→ Try it
In the forum thread on work anxiety, which two kinds of therapy does the reply say helped with problems carried over from childhood?

→ Passage shown
Now I’m usually a happy go lucky kid of guy. I have a good group of friends, a wonderful fiancée and a supportive family but for as long as I can remember I have suffered at various times in my life awful anxiety and more recently catastrophisating.

If anything goes wrong I always fear the worst, whether that be past girlfriends or stuff at work.

At the moment I have noticed that over the last 12-18 months I have made a few mistakes at work. In my rational mind I know that there is an answer to every problem or another view point. The problems are not huge.

But then my irrational mind takes over, I question my judgement (a decade of experience) convinced that the errors I make will lead to me getting the sack, which will in turn destroy my future and the future plans I have with my partner.

Anxiety has always manifested itself in one particular form for me, I feel sick, get lots of saliva in my mouth and end up with a dry cough which in turn makes me heave and on occasion actually be sick. I remember this happening as a child and I still do it now when I become anxious.

It has got to a point now where it has to stop but I do not know what I should do, or more to the point I am terrified of doing certain things because of my notion that I think the worst outcome is the most likely.

To be fair I have always been a bit of a wuss and tried my hardest to avoid conflict and always hated being told off as a child.

I just want to feel normal in the morning and not feel sick. It all revolves around work as I spent the last week off feeling pretty stress free.

I just don’t know what the next step is… Has anyone got any pointers for me.

Thanks for reading.


John

Brad72
10-31-2011, 05:10 PM
Hi Mate. Sorry to hear you are having a hard time at the moment.

Dealing the past and sabotaging your future can be very hard to deal with sometimes. I had problems as a child that cause me problems in my adult life. I was able to deal with these with the help of my psychologist using Schema and ACT therapy. Perhaps it might be a positive step for yourself to see a psychologist. Your anxiety mind is obviously giving you some powerful distortions that simply are not true. They will also be able to give you the tools to deal with the anxiety thoughts and get back on track

At work remember that everyone makes mistakes whether they be big or small. As long as the mistake can be learnt from then really it is not a mistake, but a learning process in disguise. But what is likelihood of being sacked? I think you past experience shows you that you are good at your job and not on the chopping block.

I to don't like conflict either so when I know I have to defend myself or push my view I do it on my terms. I chose the time so I am not being ambushed. This way I am calm and in control. I write down what I am going to discuss and rehearse a little. I do not raise my voice or get into an argument because always give me upper ground. If the other party wants to go off on a tangent I will pull them up on remind to keep on track.

Lastly you have to ask yourself if this job is for you. Are you passionate about it or is there something else that you would rather be doing. Sometimes for your own health a change in career can be the best thing for you.

→ Provided data
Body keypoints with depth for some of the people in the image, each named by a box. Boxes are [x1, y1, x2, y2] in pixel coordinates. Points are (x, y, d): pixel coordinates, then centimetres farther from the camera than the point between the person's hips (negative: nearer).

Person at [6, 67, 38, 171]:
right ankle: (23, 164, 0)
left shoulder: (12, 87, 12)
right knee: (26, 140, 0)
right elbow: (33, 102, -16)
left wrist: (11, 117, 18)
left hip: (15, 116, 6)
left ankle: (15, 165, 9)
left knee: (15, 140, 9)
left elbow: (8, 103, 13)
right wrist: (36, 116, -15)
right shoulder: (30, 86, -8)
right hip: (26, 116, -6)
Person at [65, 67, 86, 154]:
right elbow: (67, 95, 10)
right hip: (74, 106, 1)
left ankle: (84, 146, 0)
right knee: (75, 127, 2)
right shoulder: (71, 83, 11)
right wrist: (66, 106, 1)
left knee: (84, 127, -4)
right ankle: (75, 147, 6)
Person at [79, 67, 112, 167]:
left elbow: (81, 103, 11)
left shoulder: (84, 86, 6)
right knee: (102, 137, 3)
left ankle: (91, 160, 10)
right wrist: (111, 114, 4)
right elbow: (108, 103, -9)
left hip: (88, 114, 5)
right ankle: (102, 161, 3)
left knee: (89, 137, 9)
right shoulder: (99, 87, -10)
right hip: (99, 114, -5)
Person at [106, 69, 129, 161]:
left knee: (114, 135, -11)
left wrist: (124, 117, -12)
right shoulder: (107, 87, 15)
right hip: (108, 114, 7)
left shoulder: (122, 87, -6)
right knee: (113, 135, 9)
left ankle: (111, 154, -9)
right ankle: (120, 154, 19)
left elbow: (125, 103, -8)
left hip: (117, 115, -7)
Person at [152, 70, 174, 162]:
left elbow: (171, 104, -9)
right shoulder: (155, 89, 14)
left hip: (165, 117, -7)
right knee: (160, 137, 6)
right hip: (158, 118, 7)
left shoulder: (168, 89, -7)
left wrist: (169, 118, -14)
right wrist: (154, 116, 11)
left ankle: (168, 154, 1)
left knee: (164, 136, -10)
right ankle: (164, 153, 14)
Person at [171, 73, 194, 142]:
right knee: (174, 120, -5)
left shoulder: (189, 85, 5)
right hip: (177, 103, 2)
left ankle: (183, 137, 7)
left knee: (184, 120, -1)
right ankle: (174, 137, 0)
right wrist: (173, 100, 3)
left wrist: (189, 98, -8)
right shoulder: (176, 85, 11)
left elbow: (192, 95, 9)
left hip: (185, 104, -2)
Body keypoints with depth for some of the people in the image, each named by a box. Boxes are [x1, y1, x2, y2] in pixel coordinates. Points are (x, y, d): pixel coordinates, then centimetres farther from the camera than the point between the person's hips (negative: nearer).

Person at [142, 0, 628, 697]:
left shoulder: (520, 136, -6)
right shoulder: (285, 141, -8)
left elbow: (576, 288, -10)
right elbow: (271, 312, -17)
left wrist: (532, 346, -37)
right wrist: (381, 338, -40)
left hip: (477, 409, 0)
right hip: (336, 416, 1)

→ Answer section
Schema and ACT therapy.